Mark is among the patients who are grateful to have access to primary care. He has been to the emergency department only once since he became a CAN patient and that was because of a reaction to a medication.

It wasn’t long after Mark became a CAN patient that he began volunteering. “In his volunteer capacity, he will do any — and everything — frequently before being asked,” said Lisa Taylor, partner engagement director with CAN. “If he sees something that needs to be done, he does it. He will get sandwiches for our patients, meets patients curbside with wheelchairs, helps people out of their cars, escorts staff who stay late to their cars, manages our Thursday veggie stand, helps patients with laundry-basically whatever he sees that needs doing.”
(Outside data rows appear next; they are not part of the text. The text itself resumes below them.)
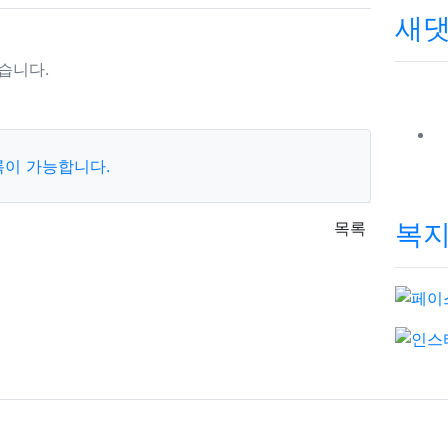
새
습니다.
록이 가능합니다.
복지
목록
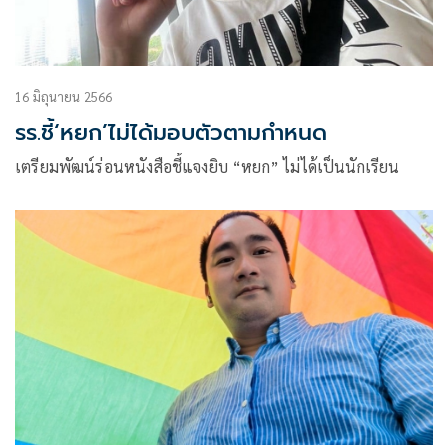
16 มิถุนายน 2566
รร.ชี้‘หยก’ไม่ได้มอบตัวตามกำหนด
เตรียมพัฒน์ร่อนหนังสือชี้แจงยิบ “หยก” ไม่ได้เป็นนักเรียน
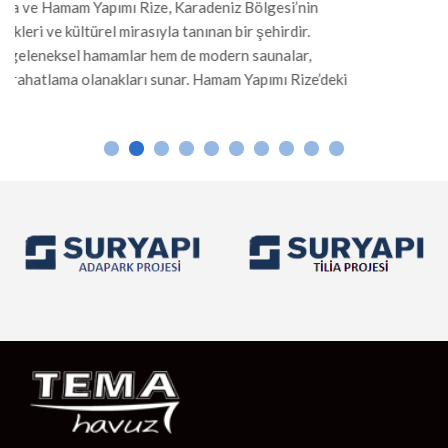
nin
r.
r,
ize’deki
 Mermer
sıcak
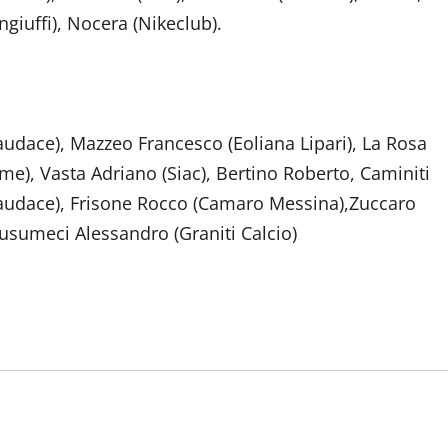
giuffi), Nocera (Nikeclub).
naudace), Mazzeo Francesco (Eoliana Lipari), La Rosa
rme), Vasta Adriano (Siac), Bertino Roberto, Caminiti
audace), Frisone Rocco (Camaro Messina),Zuccaro
usumeci Alessandro (Graniti Calcio)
“I get up every morning, and I can’t wait to come here to see everyone,” said Mark. He volunteers every day, “except during football season,” he said with a laugh. “I’m a people person. When I worked at the school, I had something like 500 kids who looked up to me. I love coming here. I volunteer because of all the good things they’ve done for me. I want to give something back.”

Lisa noted that as a patient, Mark has made extraordinary strides with both his physical and mental health. “His back is improving; he no longer feels isolated and lonely; he has eyeglasses; and he will be having some significant dental work soon.”

CAN referred Mark to the Free Clinic of Central Virginia for an initial dental exam and assessment, after which he was referred to a dental practice outside of Lynchburg for his dental needs.